(Available records)

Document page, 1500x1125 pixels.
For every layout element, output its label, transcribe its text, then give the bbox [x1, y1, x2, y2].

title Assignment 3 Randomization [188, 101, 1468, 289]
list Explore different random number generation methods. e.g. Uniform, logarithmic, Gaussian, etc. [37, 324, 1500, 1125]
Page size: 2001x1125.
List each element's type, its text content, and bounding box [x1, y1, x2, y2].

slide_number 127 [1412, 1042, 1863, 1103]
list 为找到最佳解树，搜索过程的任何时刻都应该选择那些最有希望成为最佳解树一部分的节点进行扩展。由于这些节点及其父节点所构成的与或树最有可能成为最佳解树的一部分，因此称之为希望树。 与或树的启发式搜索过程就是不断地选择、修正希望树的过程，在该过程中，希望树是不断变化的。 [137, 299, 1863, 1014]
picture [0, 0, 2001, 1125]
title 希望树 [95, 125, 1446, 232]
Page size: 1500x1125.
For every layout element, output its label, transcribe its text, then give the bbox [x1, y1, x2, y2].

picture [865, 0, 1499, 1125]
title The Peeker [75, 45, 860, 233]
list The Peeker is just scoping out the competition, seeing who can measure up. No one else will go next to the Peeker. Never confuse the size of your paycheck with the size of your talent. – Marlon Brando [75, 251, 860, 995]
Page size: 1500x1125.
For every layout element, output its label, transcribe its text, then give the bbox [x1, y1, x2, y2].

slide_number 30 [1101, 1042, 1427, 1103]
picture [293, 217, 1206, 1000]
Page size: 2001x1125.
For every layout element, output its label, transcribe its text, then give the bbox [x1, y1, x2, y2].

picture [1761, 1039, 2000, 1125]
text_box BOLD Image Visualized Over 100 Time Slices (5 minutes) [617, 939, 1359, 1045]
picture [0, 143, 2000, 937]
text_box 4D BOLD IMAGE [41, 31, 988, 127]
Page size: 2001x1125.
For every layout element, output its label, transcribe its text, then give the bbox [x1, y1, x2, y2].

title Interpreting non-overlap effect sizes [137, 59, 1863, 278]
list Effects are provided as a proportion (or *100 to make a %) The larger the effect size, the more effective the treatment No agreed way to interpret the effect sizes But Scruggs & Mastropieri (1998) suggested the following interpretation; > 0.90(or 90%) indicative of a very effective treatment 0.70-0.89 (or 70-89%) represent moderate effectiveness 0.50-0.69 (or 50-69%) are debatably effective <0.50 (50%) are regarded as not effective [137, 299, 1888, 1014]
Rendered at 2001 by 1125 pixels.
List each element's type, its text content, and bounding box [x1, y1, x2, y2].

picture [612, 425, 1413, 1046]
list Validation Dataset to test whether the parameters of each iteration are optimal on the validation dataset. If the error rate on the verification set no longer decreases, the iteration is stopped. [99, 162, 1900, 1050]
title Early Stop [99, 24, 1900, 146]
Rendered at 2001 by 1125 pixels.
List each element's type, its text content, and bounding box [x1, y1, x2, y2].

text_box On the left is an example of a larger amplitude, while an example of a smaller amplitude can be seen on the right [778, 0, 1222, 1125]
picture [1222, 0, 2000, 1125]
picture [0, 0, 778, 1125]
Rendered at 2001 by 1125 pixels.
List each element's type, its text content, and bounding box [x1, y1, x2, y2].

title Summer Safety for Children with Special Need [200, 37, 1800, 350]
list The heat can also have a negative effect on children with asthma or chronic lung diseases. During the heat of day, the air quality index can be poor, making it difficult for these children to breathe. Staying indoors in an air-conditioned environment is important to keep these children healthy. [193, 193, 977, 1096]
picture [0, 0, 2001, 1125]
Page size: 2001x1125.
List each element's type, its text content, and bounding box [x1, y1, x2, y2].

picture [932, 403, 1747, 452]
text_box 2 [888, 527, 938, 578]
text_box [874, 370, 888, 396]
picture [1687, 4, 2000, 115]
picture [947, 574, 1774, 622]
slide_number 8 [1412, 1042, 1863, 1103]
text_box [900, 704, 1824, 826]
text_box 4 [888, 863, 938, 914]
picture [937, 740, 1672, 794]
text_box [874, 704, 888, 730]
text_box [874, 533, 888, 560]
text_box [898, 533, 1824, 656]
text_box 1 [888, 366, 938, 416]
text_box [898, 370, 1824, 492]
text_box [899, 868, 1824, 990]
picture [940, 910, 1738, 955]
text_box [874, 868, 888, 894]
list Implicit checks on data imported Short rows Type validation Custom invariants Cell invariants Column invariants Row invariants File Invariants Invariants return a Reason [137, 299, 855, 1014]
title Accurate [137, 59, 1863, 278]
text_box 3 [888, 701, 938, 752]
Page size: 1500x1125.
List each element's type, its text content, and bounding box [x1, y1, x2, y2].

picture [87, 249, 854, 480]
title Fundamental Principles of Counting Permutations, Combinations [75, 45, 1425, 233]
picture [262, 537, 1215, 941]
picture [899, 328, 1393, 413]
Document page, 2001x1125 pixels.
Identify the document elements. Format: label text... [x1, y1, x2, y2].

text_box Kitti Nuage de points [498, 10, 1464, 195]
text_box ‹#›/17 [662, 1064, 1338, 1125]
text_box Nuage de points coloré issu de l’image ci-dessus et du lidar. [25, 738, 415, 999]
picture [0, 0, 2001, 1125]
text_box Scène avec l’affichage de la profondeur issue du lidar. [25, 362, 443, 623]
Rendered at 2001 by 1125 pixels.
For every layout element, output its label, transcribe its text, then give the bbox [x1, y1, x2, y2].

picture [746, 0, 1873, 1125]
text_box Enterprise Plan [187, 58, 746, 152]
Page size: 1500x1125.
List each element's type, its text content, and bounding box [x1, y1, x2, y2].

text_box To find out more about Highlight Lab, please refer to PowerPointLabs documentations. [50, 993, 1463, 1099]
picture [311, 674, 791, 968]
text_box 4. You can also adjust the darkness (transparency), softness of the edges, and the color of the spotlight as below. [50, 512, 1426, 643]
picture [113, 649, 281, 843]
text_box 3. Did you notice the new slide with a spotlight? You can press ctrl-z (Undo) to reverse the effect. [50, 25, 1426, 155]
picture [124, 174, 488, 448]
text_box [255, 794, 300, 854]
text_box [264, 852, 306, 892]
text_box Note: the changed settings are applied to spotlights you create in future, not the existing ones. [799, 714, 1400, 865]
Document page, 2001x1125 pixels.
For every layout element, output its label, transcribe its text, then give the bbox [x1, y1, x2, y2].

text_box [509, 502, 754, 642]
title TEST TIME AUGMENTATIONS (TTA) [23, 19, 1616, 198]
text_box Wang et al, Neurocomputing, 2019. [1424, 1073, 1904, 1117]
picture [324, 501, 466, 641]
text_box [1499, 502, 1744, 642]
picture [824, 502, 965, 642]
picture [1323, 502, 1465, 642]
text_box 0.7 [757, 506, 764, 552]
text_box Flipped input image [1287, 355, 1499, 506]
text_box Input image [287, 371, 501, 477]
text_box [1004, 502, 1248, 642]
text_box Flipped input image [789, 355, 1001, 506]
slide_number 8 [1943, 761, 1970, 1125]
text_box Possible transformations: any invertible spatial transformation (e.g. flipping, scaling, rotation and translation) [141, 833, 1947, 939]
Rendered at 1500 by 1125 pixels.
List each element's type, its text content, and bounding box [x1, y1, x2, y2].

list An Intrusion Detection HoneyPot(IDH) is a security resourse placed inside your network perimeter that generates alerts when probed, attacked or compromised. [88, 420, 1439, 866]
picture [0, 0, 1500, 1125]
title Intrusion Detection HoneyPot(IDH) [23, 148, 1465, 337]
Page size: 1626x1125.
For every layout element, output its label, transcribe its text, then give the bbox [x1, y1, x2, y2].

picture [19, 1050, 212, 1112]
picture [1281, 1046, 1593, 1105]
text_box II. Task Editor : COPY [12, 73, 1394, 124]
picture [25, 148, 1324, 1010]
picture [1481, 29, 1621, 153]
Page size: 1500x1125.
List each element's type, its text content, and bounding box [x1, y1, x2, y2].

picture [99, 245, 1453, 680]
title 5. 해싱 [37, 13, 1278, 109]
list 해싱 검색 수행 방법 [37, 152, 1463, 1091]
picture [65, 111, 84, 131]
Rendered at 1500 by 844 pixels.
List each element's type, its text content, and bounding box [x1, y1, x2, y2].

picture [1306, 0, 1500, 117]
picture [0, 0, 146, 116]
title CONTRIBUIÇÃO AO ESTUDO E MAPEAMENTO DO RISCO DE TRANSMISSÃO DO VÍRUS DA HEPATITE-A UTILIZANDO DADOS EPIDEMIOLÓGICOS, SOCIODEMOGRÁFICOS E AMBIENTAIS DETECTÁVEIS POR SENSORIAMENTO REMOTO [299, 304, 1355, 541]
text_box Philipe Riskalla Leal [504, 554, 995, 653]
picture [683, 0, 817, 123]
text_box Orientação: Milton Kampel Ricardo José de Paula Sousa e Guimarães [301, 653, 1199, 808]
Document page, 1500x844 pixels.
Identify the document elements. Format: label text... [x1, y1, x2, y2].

(End Available records)

Work task — Only the lines from the one containing "Page size: 1626x1125." through the end of the records above belong in the output, each exactly as it stands, both ends included.

Answer area —
Page size: 1626x1125.
For every layout element, output its label, transcribe its text, then give the bbox [x1, y1, x2, y2].

picture [19, 1050, 212, 1112]
picture [1281, 1046, 1593, 1105]
text_box II. Task Editor : COPY [12, 73, 1394, 124]
picture [25, 148, 1324, 1010]
picture [1481, 29, 1621, 153]
Page size: 1500x1125.
List each element's type, its text content, and bounding box [x1, y1, x2, y2].

picture [99, 245, 1453, 680]
title 5. 해싱 [37, 13, 1278, 109]
list 해싱 검색 수행 방법 [37, 152, 1463, 1091]
picture [65, 111, 84, 131]
Rendered at 1500 by 844 pixels.
List each element's type, its text content, and bounding box [x1, y1, x2, y2].

picture [1306, 0, 1500, 117]
picture [0, 0, 146, 116]
title CONTRIBUIÇÃO AO ESTUDO E MAPEAMENTO DO RISCO DE TRANSMISSÃO DO VÍRUS DA HEPATITE-A UTILIZANDO DADOS EPIDEMIOLÓGICOS, SOCIODEMOGRÁFICOS E AMBIENTAIS DETECTÁVEIS POR SENSORIAMENTO REMOTO [299, 304, 1355, 541]
text_box Philipe Riskalla Leal [504, 554, 995, 653]
picture [683, 0, 817, 123]
text_box Orientação: Milton Kampel Ricardo José de Paula Sousa e Guimarães [301, 653, 1199, 808]
Document page, 1500x844 pixels.
Identify the document elements. Format: label text... [x1, y1, x2, y2].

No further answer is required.